Cassandra Nelson is a multimedia artist, promoter and neurodiversity advocate living in the San Francisco Bay Area. She quit her 15-year career as a crime lab analyst to devote her energy to studying neurodivergent people’s creative process, making art, and promoting other neurodivergent artists through her creative agency, Exceptional 2 Infinity.
Cassandra uses a series of strategic initiatives to connect creatives to people, places and things to provide social support, stability and cultural pride. She is an oil painter, writer and photographer working out of her home-based studio. Through her developed networks and strategic initiatives, Nelson works to connect artists to professional, social and financial supports to help build financial sustainability.
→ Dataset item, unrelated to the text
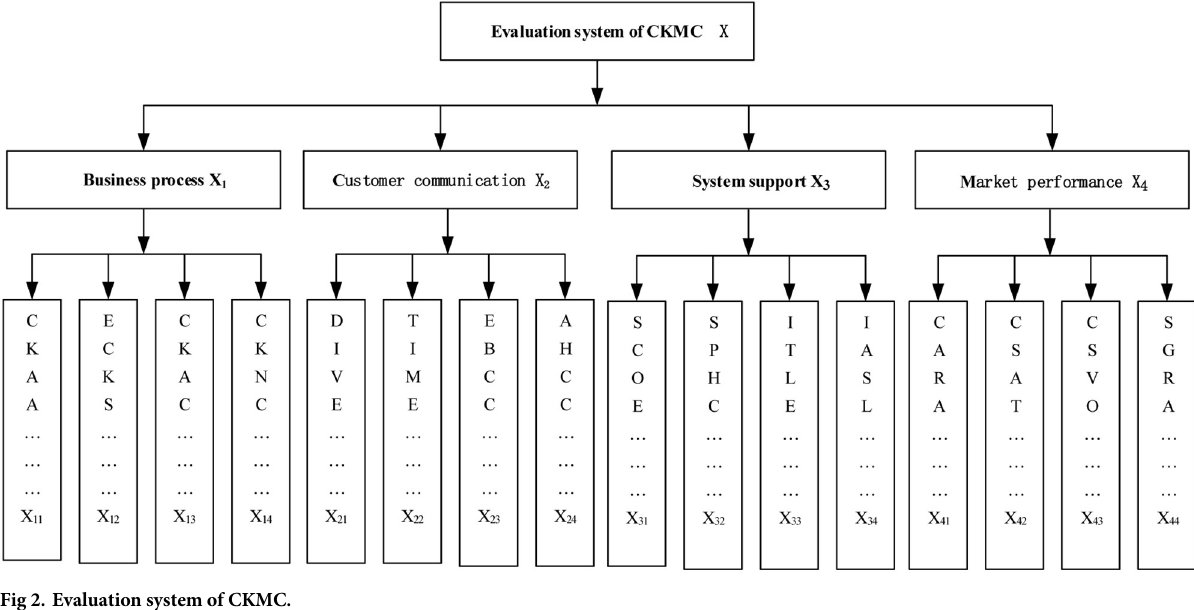
Fig 2. Evaluation system of CKMC.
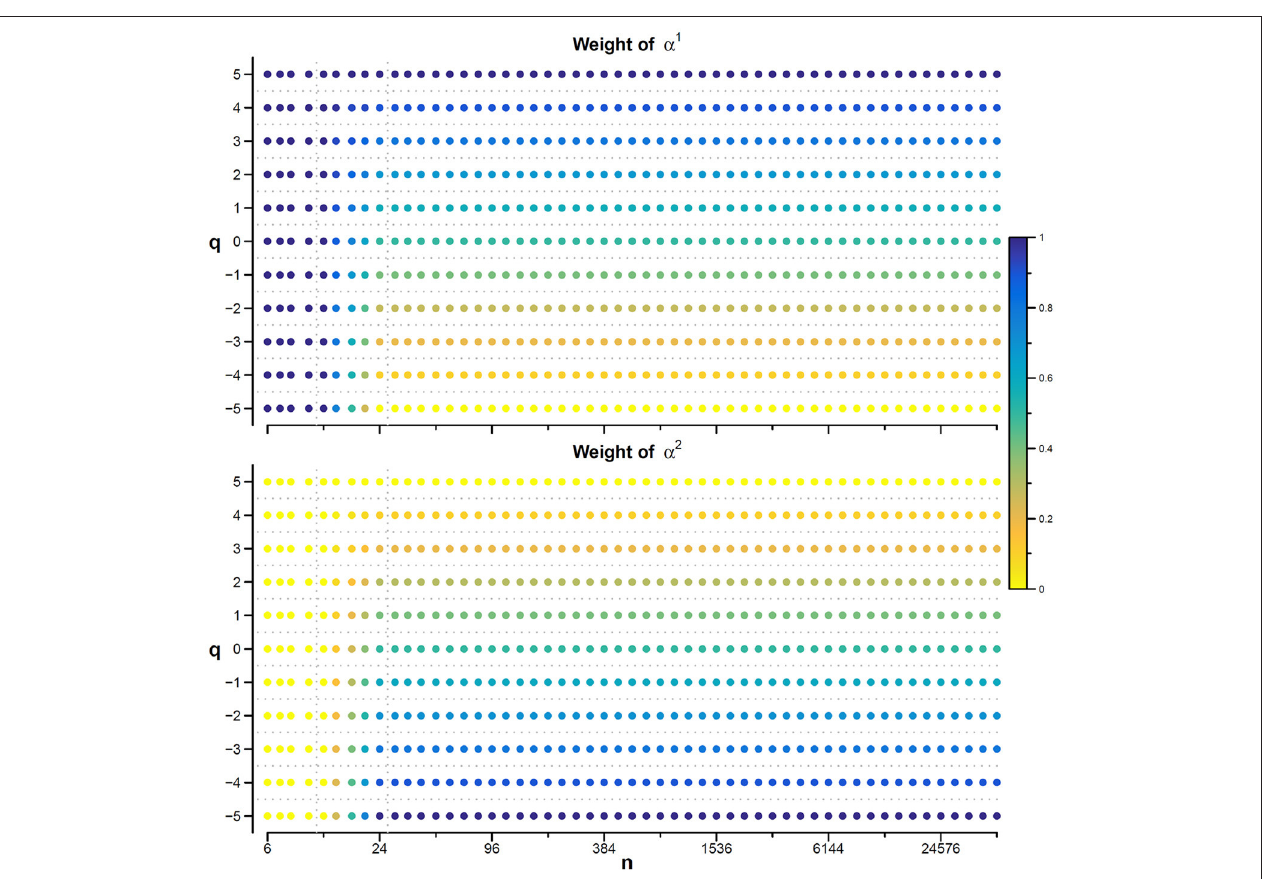
Frontiers in Physiology |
Cassandra is the mother of two children, born in Southern California, and raised in Santa Cruz, Northern California. While her alternative-style peers and teachers nurtured a neurodivergent bubble, she did not self-identify as autistic (with ADHD) until her early forties when her young son was officially diagnosed. Since then she has discovered the myriad of technical terms for the way her mind functions, and dove head-first into the Neurodiversity Movement.
Much of her paintings, writings and photographs are driven by sensory-filled and sensually-rich aspects of her own life. Her art is designed to inspire and promote a sense of positivity, strength and well-being. As an artist, neurodivergent human, and bisexual queer person, much of her work explores how these identities intersect. Subjects range from personal figurative portraits to simple still life scenes intended to provoke thoughts, feelings and conversation around the areas of love, intimacy, erotica and sexuality.
She is currently writing her first book, Neurodivergent Creative, and launching a series of accompanying sensory-focused paint workshops. Her new book examines the lives of everyday neurodivergent creatives who use creative expression as sensory self-care. She is particularly interested in how neurodiverse humans cultivate authentic connection, culture and community through artistic expression and exercise various modern modes of creativity.
She enjoys spending her extra time reading books, facilitating a neurodivergent creative collective, forest and beach bathing with her family, sweating in hot yoga, and sipping coffee in bed. Cassandra loves public speaking and participating in discussions about the intersection of neurodivergence, creativity and art.